Small molecules could help probe the role of metals in the formation and neurotoxicity of Alzheimer’s protein aggregates

by Celia Henry Arnaud
November 22, 2010 | A version of this story appeared in Volume 88, Issue 47

Newly designed small molecules could help probe the role of metals in the formation and neurotoxicity of amyloid-β protein aggregates associated with Alzheimer’s disease, chemists at the University of Michigan report (Proc. Natl. Acad. Sci. USA, DOI: 10.1073/pnas.1006091107). Metal ions are known to accumulate in the brains of individuals afflicted with Alzheimer’s, but the role of the metal ions is poorly understood.
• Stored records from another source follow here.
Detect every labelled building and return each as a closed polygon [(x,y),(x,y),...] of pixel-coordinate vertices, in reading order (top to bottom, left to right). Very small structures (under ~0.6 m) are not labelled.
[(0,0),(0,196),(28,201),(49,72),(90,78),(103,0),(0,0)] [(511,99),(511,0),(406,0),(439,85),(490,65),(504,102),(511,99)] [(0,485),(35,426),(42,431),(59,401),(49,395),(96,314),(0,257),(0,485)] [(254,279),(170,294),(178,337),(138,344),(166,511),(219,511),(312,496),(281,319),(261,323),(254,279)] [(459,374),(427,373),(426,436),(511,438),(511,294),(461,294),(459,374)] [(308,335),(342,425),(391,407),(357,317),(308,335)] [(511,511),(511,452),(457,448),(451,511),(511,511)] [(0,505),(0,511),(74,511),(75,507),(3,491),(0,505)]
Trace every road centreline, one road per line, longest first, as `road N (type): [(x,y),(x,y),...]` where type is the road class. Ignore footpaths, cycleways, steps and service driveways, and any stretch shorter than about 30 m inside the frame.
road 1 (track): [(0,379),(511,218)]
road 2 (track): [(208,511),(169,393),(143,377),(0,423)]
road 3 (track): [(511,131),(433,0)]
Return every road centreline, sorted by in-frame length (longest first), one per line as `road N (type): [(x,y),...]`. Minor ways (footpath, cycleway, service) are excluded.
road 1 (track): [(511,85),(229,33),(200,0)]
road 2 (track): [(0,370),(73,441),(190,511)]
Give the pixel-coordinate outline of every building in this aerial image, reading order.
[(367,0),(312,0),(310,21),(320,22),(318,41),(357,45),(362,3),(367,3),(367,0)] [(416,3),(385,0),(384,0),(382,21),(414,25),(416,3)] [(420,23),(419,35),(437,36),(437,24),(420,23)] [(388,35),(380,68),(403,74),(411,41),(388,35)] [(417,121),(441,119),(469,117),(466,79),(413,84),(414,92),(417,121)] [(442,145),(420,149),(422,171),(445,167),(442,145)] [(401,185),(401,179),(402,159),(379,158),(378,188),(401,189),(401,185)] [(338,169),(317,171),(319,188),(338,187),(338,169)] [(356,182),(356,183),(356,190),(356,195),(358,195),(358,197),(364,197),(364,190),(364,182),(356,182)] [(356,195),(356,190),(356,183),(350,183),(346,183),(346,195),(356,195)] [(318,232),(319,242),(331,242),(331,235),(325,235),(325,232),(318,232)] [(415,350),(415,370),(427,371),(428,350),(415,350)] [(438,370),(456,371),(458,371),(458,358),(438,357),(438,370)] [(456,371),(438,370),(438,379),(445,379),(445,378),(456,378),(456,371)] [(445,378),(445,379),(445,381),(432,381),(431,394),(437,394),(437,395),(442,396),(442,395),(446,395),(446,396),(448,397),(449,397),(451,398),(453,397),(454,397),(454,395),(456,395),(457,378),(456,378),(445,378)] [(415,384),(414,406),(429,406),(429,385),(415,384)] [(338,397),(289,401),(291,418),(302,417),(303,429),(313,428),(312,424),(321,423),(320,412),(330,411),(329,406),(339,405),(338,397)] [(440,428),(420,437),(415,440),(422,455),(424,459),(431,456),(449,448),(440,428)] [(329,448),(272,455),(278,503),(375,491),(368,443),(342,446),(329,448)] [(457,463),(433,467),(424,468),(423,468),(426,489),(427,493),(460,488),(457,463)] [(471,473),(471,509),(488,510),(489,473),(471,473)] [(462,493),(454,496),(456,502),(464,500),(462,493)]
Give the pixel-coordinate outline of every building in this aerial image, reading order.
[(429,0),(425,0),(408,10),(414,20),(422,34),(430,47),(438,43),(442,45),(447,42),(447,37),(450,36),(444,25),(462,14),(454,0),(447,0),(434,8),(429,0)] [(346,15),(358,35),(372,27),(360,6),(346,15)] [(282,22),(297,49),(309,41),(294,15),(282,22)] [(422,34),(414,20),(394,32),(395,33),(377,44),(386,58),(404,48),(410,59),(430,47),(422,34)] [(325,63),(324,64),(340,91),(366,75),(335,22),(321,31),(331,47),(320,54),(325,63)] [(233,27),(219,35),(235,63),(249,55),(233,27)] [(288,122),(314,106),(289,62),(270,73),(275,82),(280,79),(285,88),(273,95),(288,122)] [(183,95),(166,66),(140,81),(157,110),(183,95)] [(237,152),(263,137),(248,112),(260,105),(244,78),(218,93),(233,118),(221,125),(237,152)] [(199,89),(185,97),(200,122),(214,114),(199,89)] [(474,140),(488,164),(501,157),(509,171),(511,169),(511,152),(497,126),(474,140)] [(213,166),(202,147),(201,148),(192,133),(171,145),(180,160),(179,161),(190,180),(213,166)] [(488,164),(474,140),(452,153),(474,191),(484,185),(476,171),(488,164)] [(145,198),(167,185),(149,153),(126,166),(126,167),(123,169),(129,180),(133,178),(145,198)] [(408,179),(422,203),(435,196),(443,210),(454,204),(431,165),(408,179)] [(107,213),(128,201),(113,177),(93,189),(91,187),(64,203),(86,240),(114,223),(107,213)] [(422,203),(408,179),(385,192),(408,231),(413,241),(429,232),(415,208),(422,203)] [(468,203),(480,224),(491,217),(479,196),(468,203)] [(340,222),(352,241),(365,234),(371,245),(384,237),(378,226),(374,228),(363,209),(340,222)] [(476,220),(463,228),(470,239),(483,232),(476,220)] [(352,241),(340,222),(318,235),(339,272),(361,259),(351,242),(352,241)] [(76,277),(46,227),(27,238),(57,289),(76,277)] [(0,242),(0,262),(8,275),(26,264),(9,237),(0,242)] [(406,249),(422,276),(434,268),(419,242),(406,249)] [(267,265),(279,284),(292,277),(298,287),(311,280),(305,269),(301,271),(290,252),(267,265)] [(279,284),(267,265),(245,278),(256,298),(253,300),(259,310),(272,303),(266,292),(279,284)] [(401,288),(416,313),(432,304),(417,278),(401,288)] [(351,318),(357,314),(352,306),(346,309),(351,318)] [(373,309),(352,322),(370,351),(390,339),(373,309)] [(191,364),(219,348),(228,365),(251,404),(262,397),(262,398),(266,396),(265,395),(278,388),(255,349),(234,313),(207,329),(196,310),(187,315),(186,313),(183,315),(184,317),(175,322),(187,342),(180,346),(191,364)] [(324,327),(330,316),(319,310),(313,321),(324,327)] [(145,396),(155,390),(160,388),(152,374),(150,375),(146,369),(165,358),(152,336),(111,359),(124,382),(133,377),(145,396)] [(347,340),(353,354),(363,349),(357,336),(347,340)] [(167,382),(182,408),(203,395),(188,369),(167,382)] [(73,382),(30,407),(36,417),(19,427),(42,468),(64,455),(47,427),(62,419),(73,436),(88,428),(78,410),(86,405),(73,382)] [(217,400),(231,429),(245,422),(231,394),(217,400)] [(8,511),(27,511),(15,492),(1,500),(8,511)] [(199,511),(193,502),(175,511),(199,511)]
Mi Hee Lim and coworkers designed bifunctional diamines (one shown above) that target metal-containing amyloid-β species. These diamines feature a metal-binding site that chelates copper and zinc ions, as well as a framework that interacts with amyloid-β. During in vitro assays, the molecules modulated aggregation of amyloid-β by inhibiting formation of aggregates and promoting disassembly of already-formed aggregates. The molecules interacted similarly with amyloid-β aggregates in samples from the brains of Alzheimer’s patients. Such bifunctional compounds could be used as chemical tools to explore the biology of Alzheimer’s disease and as a starting point for potential therapeutics, the researchers note.